After Ireland voted to legalize abortion in a referendum last week, efforts have increased to legalize the procedure in Northern Ireland as well.

On May 25, the people of Ireland voted to overturn the country’s 8th amendment, which recognized the equal right to life for the unborn child and the pregnant mother. As a result, abortion had been banned in the nation except when the mother’s health is deemed to be in danger.  

Just over 33 percent of the predominately Catholic country voted to keep the amendment, while more than 66 percent voted to repeal it.

However, abortion is still prohibited in Northern Ireland, which is part of the UK, unless a woman’s life or long-term health is at risk.

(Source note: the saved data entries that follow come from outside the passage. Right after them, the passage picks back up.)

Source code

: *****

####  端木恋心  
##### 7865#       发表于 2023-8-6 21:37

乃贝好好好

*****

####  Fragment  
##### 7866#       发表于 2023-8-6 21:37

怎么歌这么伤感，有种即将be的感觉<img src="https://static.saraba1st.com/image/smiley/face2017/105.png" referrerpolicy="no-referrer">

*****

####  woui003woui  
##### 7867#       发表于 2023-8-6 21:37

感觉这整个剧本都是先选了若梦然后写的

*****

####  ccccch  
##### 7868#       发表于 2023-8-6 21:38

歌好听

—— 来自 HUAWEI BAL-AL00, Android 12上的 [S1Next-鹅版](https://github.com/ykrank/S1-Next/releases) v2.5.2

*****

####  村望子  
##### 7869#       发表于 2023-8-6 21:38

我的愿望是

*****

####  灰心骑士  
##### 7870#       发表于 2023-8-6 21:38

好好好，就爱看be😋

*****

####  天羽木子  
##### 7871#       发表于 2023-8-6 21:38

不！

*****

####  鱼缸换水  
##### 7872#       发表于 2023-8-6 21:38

Abortion activists gathered at the main court buildings in Belfast on May 28. Several women took abortion pills in front of the police, although it was not clear if they were pregnant and had thereby broken the law.

In order to circumvent the country’s pro-life laws, the pills were delivered by small robots controlled from the Netherlands. The robots were sponsored by local and international abortion advocacy organizations, including Women on Waves, Women on Web, and Rosa Northern Ireland.

Police attempted to remove one woman from the protest after she had taken the abortion pills publicly. However, they later abandoned their efforts and only seized the drugs and robots.

U.K. Prime Minster Theresa May has faced pressure from pro-abortion groups in Northern Ireland. However, she stressed that legislative change would depend on local officials.

“It's important to recognize that the people of Northern Ireland are entitled to their own process which is run by locally elected politicians,” said James Slack, a spokesperson for May, according to NPR.

Northern Ireland's Democratic Unionist Party, which currently holds the most seats in the Northern Ireland Assembly, has said that it remains committed to the pro-life cause.

“The DUP is a pro-life party and we will continue to articulate our position. It is an extremely sensitive issue and not one that should have people taking to the streets in celebration,” its leaders said in a statement following the May 25 referendum.

Bernadette Smyth, director of the Precious Life pro-life group in Northern Ireland, emphasized the need to inform and support women to help them choose life.

“Women in crisis pregnancies need real help and support. Abortion is never the answer,” she said.